**Text block:**

=== Begin Enclosure ===

3

I was wondering if there's a neater (or better yet, more efficient), method of summing values of a vector/(asymmetric) matrix (a matrix having structure like symmetry, could of course be exploited in looping, but not that pertinent to my question) pointed by a collection of indices. Basically this code could be used to calculate, say, a cost of a route through a 2D matrix. I'm looking for a way to utilize CPU, not GPU.

Here's some relevant code, the one I'm more interested is the first case. I was thinking it's possible to use std::accumulate with a lambda to capture the indices vector, but then I got wondering, if there's already a neater way, perhaps with some other operator. Not a "real problem" as looping is quite clear for my tastes too, but in hunt for the super-neat or more efficient on-liner...

template<typename out_type>
out_type sum(std::vector<float> const& matrix, std::vector<int> const& indices)
{
    out_type cost = 0;
    for(decltype(indices.size()) i = 0; i < indices.size() - 1; ++i) 
    {
        const int index = indices.size() * indices[i] + indices[i + 1];
        cost += matrix[index];
    }

    const int index = indices.size() * indices[indices.size() - 1] + indices[0];
    cost += matrix[index];

    return cost;
}

template<typename out_type>
out_type sum(std::vector<std::vector<float>> const& matrix, std::vector<int> const& indices)
{
    out_type cost = 0;
    for(decltype(indices.size()) i = 0; i < indices.size() - 1; i++) 
    {
        cost += matrix[indices[i]][indices[i + 1]];
    }
    cost += matrix[indices[indices.size() - 1]][indices[0]];

    return cost;
}

Oh, and PPL/TBB are fair game too.

Edit

As an afterthought and as commented to John, would there be a place to employ std::common_type in the calculation as the input and output types may differ? This is a bit of hand-waving and more like learning techniques and libraries. A form of code kata, if you will.

Edit 2

Now, there's one option to make the loops faster, explained in blog writing How to process a STL vector using SSE code by a blogger theowl84. The code uses __m128 directly, but I wonder if there's something in DirectXMath library too.

Edit 3

Now, after writing some concrete code, I found std::accumulate wouldn't get me far. Or at least I couldn't find a way to do the [indices[i + 1] part in matrix[indices[i]][indices[i + 1]]; in a neat way, as std::accumulate itself gives access to only the current value and the sum. In that light, it looks like novelocrat's approach would be the most fruitful one.

DeadMG proposed using parallel_reduce with associativity caveats, further commented by novelocrat. I didn't go about seeing if I could use parallel_reduce, as the interface looked somewhat cumbersome for quick trying. Other than that, even though my code executes serially, it would suffer from the same floating some issues as the parallel reduction version. Though the parallel version would/could be (much) more unpredictable with than serial version, I think.

=== End Enclosure ===

Could you transcribe the passage of the post above on summing matrix entries by index, from the part that opens with the words "I was wondering" through the part that closes with "more efficient on-liner..."?

**Material provided:**
=== Begin Enclosure ===

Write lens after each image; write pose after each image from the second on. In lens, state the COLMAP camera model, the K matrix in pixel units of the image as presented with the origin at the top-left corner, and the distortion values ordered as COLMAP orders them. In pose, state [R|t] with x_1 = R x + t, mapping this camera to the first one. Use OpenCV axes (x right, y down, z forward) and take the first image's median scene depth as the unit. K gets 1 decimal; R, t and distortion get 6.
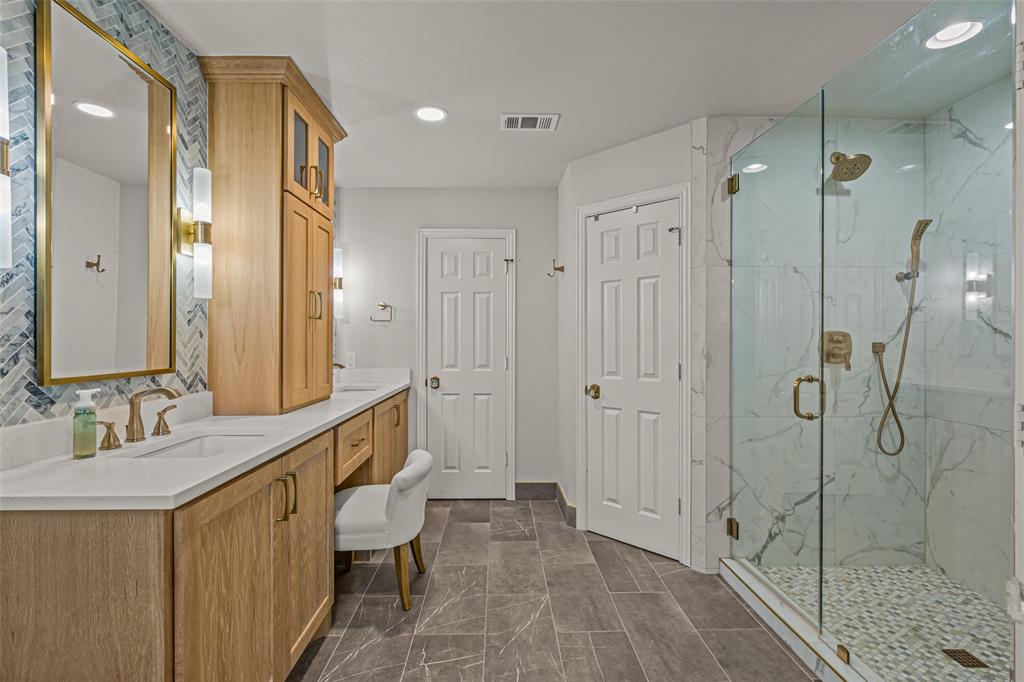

=== End Enclosure ===

**Solution to this task:**
I was wondering if there's a neater (or better yet, more efficient), method of summing values of a vector/(asymmetric) matrix (a matrix having structure like symmetry, could of course be exploited in looping, but not that pertinent to my question) pointed by a collection of indices. Basically this code could be used to calculate, say, a cost of a route through a 2D matrix. I'm looking for a way to utilize CPU, not GPU.

Here's some relevant code, the one I'm more interested is the first case. I was thinking it's possible to use std::accumulate with a lambda to capture the indices vector, but then I got wondering, if there's already a neater way, perhaps with some other operator. Not a "real problem" as looping is quite clear for my tastes too, but in hunt for the super-neat or more efficient on-liner...